Fruit fly larvae can taste ribonucleosides, the building blocks of gene transcripts, according to a new study publishing on August 7 in the open-access journal PLOS Biology by Hubert Amrein and Dushyant Mishra of Texas A&M Health Science Center and their colleagues. Moreover, the ability to detect ribonucleosides in the environment helps promote the rapid growth needed by developing larvae and dramatically increases their survival.
Fats, proteins, and carbohydrates make up the bulk of calorically rich macronutrients sought out by animals of all kinds. Taste receptors are generally thought to be attuned to identifying these compounds in the environment, allowing organisms to distinguish them from unpalatable and harmful compounds, which by contrast are usually bitter.

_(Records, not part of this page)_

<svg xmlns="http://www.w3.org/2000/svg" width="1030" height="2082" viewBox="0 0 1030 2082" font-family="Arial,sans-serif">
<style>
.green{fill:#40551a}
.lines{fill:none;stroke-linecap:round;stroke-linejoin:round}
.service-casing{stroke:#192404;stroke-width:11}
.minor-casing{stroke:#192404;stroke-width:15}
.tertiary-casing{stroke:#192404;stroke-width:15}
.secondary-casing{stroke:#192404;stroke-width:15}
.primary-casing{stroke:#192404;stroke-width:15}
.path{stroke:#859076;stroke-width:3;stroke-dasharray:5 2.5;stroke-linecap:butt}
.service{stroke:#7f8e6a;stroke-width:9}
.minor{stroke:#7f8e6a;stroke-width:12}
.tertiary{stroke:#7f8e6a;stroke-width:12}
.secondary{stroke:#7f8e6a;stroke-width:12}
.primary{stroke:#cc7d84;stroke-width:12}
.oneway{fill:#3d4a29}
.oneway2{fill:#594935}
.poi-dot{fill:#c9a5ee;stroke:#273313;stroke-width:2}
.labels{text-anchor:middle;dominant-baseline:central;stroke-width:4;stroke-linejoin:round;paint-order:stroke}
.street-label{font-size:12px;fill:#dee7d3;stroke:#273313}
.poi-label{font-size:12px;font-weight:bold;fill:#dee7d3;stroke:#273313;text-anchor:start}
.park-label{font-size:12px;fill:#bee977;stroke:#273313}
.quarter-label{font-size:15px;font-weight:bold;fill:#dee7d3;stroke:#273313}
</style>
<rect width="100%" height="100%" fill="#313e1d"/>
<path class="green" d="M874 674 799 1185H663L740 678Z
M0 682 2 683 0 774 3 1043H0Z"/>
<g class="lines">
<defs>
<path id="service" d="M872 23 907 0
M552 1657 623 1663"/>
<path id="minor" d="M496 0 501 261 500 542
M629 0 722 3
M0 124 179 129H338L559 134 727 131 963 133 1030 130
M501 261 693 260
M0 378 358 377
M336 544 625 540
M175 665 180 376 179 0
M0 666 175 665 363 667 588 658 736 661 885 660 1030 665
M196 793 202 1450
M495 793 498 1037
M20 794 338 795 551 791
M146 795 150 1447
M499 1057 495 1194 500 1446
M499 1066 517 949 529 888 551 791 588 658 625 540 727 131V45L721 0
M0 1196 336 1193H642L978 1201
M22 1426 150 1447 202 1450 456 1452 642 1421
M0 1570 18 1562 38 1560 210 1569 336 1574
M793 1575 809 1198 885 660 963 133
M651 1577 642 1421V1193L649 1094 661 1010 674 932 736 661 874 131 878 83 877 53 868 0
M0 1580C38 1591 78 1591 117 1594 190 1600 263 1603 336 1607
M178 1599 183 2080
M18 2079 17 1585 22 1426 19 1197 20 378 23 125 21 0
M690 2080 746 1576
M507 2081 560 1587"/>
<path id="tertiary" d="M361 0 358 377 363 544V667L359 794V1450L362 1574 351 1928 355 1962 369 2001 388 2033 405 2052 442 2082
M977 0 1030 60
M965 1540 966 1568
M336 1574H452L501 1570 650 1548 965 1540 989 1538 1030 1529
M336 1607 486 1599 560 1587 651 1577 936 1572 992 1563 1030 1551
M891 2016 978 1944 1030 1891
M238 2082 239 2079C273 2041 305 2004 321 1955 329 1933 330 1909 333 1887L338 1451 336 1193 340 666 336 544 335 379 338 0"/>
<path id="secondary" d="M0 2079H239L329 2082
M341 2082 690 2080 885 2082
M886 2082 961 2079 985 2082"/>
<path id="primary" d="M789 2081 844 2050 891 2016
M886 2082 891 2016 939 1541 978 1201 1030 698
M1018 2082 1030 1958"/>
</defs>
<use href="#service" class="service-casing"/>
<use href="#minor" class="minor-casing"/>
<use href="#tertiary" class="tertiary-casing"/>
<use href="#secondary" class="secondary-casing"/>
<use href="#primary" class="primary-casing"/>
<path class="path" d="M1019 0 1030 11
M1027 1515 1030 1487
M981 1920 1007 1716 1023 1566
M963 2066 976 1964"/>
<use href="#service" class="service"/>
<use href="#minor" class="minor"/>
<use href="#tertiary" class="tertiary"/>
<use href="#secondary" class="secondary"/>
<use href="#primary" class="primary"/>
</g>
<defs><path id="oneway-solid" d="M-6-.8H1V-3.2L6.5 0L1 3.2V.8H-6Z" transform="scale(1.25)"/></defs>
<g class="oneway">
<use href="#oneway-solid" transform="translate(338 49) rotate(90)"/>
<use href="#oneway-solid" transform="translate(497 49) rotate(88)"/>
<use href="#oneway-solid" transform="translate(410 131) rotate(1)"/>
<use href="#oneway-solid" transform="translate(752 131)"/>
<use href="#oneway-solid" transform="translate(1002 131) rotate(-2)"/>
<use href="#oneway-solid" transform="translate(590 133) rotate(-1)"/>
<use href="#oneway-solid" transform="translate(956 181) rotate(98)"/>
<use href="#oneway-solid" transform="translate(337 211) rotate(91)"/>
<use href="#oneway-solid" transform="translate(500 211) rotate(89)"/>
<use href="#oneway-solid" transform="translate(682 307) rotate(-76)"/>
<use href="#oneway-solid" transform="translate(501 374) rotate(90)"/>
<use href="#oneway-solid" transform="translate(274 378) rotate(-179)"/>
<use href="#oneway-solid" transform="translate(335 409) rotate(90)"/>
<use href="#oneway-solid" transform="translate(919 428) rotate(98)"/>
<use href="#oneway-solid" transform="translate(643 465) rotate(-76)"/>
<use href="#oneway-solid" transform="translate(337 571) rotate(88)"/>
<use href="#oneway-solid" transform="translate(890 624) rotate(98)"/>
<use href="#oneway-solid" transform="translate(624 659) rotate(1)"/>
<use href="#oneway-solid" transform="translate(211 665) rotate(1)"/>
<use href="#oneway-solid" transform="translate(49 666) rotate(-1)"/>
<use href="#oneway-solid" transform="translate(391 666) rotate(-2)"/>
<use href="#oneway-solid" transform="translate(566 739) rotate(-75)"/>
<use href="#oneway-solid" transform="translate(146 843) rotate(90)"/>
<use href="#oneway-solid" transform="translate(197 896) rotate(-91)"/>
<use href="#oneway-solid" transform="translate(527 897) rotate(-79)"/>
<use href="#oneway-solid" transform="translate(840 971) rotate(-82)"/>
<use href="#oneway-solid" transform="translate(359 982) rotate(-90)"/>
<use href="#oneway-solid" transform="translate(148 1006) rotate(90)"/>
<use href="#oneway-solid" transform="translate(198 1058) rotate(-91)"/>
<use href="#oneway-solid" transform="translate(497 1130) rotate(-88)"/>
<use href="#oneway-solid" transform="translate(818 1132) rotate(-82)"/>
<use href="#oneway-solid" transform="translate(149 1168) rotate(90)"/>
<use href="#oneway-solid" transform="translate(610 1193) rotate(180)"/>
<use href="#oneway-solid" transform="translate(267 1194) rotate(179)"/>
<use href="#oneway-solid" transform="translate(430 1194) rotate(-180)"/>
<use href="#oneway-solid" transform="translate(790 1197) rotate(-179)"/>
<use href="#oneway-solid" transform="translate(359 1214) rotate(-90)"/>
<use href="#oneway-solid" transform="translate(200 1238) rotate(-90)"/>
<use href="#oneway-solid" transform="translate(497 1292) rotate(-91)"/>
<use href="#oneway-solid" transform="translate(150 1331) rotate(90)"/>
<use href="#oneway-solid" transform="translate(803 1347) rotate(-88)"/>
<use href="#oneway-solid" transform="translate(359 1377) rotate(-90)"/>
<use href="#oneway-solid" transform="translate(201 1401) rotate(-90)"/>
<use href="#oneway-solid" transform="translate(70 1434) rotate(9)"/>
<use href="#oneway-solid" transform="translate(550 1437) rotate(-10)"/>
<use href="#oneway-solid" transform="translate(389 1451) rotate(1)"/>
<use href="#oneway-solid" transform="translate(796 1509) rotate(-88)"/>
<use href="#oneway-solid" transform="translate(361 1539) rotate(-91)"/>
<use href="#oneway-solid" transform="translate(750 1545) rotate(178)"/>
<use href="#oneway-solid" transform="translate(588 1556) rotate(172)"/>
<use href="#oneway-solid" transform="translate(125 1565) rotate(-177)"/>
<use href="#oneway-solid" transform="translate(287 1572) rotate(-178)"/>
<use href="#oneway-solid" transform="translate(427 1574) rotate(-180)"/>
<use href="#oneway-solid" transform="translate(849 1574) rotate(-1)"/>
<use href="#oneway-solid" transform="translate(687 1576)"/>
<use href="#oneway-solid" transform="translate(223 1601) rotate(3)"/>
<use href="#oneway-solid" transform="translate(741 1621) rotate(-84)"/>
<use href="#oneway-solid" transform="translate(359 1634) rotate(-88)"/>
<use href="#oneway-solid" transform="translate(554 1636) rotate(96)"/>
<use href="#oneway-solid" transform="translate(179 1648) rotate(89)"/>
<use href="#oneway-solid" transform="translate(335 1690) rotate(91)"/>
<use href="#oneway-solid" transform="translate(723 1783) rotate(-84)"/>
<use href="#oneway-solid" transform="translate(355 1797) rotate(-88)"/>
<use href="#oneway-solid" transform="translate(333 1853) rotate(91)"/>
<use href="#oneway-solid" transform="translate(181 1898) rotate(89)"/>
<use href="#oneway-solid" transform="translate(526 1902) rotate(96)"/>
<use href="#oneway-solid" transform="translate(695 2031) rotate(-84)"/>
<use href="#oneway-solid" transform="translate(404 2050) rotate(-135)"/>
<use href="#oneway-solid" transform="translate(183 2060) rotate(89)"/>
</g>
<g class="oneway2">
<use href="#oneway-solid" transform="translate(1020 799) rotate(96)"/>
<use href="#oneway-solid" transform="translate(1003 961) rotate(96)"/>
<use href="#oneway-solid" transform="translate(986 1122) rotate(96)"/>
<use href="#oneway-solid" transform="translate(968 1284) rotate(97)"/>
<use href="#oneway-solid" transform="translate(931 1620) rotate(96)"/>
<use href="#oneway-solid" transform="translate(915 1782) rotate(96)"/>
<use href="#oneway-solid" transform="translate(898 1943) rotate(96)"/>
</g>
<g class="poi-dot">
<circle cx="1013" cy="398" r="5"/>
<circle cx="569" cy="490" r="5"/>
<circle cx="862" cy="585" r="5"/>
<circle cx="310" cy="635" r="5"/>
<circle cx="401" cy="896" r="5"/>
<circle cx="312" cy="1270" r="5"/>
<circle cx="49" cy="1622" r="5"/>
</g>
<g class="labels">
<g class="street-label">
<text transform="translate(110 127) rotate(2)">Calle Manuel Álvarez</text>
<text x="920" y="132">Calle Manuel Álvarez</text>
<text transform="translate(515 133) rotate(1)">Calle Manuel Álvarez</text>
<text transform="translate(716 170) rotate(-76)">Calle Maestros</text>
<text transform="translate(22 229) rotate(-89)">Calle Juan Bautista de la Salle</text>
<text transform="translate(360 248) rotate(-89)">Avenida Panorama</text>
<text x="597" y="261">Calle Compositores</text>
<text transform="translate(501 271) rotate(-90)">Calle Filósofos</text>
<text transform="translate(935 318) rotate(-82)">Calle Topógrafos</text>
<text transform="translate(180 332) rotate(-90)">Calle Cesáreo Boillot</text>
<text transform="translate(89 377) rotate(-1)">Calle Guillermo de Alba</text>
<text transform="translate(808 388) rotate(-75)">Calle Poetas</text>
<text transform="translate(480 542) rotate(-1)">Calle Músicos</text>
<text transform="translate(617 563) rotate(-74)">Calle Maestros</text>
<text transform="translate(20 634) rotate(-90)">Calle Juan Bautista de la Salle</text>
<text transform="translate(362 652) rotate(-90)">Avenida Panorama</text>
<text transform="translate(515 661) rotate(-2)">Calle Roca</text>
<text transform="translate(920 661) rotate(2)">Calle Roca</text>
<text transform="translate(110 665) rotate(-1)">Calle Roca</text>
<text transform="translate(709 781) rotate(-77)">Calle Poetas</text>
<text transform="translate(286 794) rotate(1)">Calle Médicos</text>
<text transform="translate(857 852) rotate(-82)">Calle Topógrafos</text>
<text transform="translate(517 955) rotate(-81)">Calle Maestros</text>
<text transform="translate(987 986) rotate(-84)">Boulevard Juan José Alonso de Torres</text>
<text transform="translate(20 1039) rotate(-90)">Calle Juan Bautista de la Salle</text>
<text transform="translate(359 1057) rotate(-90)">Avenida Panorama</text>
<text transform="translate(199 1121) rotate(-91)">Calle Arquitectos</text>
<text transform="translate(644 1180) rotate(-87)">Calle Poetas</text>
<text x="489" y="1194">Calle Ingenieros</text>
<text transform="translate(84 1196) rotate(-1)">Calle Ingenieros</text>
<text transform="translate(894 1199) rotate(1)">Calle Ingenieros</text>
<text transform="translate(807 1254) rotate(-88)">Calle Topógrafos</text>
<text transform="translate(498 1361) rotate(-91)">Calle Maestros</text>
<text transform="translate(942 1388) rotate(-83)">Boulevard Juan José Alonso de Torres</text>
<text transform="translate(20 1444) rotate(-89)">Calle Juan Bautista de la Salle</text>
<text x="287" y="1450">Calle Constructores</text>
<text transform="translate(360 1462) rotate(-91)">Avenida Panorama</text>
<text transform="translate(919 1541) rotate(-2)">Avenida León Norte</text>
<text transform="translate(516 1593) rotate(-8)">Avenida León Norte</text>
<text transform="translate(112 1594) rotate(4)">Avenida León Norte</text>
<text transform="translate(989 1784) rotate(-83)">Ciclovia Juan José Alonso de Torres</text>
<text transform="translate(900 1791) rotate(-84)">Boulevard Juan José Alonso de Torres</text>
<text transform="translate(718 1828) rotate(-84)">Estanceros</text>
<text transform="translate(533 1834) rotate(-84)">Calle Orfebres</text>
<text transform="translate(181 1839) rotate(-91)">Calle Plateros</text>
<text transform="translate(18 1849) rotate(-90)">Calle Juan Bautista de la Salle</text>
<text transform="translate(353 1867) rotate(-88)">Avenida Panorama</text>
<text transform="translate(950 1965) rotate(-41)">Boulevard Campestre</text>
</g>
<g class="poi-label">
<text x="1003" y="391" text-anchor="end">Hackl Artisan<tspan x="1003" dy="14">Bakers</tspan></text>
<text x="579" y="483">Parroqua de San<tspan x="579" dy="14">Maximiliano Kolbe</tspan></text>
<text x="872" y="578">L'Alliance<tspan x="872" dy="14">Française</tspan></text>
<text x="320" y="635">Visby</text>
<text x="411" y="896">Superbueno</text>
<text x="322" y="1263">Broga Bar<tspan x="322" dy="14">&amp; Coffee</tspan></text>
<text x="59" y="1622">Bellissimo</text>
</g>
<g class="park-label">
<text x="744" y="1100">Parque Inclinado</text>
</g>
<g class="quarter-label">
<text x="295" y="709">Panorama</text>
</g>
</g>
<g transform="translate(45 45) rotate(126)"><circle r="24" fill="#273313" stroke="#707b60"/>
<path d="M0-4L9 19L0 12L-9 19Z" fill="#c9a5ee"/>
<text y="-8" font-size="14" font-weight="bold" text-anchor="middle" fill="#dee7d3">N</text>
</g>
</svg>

Animals also need a fourth major macronutrient class, the ribonucleosides and deoxyribonucleosides, which are used to make RNA and DNA, but because animals can build their own ribonucleosides from carbohydrates and proteins, they had not previously been thought to be sensed by taste receptors.
While testing the ability of fruit fly larvae to detect a variety of sugars, the authors discovered their strong interest in consuming ribose, a sugar component of RNA, as well as RNA itself. The larvae were found to detect these compounds using previously uncharacterized members of the Gustatory Receptor (Gr) protein receptor family, a subfamily called Gr28. Laval taste neurons expressing members of Gr28 were activated by ribose and RNA (but not deoxyribose), and when Gr28 genes were transferred to sugar sensing taste neurons that don't normally express them, these neurons were also activated by ribose and RNA.

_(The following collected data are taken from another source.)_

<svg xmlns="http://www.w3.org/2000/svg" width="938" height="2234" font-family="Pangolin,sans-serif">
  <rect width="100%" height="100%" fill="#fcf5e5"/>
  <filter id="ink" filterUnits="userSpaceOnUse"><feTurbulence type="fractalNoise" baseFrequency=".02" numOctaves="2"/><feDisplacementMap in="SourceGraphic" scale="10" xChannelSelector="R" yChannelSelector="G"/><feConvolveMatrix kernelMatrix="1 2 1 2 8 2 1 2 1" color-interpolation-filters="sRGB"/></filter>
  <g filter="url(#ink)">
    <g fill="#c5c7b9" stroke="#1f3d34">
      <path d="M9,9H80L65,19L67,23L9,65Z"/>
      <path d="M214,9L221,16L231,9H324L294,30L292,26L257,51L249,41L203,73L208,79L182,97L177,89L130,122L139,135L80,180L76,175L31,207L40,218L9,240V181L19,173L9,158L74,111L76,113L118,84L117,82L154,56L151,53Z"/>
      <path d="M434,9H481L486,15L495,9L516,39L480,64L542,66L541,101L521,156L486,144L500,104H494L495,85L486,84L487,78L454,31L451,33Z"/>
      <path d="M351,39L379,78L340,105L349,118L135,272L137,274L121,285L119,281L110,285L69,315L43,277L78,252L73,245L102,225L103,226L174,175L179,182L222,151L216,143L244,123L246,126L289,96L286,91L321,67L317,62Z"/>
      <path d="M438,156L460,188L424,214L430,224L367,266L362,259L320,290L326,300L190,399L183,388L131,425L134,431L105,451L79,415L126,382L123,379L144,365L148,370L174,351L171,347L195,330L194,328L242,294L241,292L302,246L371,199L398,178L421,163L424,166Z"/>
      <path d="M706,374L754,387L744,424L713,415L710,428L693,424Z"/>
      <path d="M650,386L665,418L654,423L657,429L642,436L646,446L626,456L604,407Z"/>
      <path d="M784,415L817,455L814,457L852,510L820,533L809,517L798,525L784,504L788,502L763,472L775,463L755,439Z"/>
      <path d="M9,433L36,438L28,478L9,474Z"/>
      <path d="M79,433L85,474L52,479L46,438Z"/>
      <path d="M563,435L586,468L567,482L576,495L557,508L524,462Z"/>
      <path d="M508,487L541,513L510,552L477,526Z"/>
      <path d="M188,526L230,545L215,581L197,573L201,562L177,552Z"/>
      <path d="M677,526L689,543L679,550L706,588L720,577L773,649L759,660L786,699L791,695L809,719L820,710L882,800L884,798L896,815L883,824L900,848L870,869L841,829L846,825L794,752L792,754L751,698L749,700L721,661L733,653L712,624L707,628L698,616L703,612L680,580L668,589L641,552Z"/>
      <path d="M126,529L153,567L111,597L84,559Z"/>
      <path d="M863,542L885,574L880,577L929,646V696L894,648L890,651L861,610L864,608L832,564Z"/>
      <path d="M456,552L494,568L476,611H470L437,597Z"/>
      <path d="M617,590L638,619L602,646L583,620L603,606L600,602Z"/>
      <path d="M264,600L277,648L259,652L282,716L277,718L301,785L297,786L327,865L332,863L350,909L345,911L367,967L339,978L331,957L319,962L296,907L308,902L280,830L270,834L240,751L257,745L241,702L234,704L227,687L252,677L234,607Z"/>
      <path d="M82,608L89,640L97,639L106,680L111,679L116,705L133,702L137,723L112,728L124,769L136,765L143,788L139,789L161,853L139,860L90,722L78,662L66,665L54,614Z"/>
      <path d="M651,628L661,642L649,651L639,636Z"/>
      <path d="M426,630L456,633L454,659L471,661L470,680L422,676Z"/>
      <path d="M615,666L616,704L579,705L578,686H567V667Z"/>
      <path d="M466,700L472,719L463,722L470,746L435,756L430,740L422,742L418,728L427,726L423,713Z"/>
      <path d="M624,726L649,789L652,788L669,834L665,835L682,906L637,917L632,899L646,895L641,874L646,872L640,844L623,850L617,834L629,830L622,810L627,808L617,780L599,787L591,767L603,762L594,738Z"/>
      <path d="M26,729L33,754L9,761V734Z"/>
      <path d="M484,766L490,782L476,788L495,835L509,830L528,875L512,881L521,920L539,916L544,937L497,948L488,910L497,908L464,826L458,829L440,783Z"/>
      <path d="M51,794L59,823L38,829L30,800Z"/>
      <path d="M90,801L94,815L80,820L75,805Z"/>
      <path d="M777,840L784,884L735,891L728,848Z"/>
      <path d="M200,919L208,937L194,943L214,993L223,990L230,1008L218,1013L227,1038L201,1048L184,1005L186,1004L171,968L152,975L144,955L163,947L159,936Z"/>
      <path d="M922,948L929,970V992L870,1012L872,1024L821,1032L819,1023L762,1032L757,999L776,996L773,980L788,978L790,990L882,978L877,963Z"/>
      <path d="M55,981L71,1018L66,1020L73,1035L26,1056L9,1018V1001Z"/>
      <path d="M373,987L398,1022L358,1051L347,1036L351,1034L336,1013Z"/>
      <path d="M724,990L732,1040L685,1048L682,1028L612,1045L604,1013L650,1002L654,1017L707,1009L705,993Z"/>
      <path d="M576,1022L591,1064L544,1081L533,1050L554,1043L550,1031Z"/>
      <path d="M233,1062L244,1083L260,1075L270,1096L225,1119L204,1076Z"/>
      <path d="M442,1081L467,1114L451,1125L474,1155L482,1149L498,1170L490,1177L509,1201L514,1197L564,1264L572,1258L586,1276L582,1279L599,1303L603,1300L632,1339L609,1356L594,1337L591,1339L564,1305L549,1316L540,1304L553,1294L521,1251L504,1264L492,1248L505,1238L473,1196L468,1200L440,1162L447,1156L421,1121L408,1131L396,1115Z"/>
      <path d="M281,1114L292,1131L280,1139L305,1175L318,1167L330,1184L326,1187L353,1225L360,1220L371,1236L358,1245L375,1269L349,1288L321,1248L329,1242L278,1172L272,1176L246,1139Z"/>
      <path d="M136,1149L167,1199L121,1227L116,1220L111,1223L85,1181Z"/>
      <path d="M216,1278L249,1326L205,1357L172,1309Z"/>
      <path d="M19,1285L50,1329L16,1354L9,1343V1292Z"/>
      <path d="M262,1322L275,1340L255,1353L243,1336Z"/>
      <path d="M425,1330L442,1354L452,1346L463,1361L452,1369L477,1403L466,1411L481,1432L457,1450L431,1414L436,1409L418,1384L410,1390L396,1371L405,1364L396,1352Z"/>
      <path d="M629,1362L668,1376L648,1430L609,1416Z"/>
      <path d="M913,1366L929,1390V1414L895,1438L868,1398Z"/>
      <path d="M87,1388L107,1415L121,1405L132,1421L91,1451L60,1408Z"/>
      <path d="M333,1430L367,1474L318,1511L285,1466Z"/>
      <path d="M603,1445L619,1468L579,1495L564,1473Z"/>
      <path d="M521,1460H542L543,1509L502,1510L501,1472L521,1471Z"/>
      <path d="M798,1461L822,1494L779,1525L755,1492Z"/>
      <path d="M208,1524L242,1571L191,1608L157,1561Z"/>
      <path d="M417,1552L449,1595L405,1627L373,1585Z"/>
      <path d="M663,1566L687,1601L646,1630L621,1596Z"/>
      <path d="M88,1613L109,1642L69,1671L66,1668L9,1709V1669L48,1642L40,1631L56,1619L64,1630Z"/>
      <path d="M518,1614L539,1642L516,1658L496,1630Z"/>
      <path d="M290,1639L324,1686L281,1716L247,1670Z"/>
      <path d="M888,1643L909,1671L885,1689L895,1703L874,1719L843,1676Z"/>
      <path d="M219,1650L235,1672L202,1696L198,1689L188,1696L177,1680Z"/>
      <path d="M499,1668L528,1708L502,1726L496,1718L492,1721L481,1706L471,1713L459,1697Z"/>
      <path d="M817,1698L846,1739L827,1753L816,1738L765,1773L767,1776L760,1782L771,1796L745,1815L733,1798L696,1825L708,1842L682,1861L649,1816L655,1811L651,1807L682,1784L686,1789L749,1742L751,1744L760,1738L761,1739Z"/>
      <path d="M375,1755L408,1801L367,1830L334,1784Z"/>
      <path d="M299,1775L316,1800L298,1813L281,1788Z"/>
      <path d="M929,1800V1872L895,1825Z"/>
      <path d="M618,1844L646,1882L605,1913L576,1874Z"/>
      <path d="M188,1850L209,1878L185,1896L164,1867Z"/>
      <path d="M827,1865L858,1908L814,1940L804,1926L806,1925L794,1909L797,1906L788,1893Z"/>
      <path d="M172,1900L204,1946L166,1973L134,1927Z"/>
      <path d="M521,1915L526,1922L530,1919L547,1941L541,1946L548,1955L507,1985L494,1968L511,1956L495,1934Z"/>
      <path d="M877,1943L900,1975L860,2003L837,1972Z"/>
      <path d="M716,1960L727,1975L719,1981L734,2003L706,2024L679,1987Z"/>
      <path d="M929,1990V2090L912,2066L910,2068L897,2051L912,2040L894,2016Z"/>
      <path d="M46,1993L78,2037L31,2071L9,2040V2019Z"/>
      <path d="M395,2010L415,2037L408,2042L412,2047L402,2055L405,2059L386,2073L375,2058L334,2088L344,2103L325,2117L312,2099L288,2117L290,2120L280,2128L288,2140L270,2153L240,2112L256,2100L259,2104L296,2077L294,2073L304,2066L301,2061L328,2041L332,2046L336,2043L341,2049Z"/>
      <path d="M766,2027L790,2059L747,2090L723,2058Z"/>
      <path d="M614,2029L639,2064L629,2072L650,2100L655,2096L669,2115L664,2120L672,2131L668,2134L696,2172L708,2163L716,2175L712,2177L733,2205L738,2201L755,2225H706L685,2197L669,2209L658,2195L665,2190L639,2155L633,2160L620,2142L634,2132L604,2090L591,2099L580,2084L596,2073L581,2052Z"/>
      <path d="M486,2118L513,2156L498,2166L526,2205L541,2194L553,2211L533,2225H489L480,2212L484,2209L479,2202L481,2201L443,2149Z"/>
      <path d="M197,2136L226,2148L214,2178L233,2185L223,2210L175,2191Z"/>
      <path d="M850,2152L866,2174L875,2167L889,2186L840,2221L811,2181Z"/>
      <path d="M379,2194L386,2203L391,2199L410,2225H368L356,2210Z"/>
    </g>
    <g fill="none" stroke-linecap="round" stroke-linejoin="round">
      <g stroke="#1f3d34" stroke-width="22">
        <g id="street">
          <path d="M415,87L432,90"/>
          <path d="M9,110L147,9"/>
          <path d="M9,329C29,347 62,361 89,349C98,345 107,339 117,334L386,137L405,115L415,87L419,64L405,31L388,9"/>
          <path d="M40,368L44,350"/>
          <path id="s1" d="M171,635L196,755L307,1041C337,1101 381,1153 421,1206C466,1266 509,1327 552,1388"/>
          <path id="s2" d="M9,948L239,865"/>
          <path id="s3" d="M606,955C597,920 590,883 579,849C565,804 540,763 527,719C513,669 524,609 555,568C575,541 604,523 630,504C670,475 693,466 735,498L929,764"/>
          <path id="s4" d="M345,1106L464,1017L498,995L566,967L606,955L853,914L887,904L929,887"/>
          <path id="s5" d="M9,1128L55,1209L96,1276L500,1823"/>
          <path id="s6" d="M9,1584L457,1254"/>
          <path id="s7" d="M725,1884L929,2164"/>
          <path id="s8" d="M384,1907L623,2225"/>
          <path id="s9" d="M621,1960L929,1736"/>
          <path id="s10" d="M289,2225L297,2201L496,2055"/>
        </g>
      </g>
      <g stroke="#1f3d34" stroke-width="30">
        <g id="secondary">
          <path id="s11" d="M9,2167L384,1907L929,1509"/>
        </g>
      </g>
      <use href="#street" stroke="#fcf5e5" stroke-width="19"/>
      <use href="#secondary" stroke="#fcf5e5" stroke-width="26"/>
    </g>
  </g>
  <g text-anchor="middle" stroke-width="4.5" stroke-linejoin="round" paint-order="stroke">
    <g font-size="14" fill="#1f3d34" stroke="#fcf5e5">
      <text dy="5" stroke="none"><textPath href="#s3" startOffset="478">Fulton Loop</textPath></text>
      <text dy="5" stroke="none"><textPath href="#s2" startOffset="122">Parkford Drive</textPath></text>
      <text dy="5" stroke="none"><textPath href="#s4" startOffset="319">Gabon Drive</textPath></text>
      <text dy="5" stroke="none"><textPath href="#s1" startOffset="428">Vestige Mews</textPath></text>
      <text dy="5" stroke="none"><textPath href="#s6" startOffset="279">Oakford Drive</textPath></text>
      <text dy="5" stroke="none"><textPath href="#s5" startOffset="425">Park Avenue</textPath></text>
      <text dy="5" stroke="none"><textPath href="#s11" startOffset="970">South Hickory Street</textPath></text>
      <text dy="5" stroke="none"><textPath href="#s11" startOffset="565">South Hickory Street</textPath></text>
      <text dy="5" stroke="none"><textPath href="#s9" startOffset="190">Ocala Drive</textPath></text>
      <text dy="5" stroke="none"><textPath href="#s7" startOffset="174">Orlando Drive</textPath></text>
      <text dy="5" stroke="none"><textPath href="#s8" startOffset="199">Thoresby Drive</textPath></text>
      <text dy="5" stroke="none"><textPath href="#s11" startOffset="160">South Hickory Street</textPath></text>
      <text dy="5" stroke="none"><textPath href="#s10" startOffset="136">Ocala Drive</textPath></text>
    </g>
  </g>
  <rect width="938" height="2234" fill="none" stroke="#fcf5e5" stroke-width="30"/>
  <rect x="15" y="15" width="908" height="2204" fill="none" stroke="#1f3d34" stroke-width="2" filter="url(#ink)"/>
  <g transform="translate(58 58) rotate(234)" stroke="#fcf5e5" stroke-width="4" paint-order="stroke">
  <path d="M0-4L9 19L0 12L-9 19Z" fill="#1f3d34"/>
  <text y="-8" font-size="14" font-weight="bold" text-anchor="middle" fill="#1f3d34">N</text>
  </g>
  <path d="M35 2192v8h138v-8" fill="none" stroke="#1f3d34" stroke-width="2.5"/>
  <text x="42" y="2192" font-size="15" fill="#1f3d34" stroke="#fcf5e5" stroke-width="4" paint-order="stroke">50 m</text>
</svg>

This taste for RNA is not just a luxury; the authors found that larvae given food from which ribonucleosides were excluded fared worse than those grown on whole medium, and larvae lacking Gr28 receptors grew slower and had poor survival rates than those with them.
Even though the body can synthesize them, the ability to detect these compounds in the environment provides an advantage to a rapidly growing organism such as the fruit fly larva, the authors argue, since the larva must increase its body weight by 200-fold in only a few days. "We hypothesize that the ability to taste RNA evolved because ingestion, rather than de novo synthesis, provides a survival advantage during this period of extreme growth," Amrein said.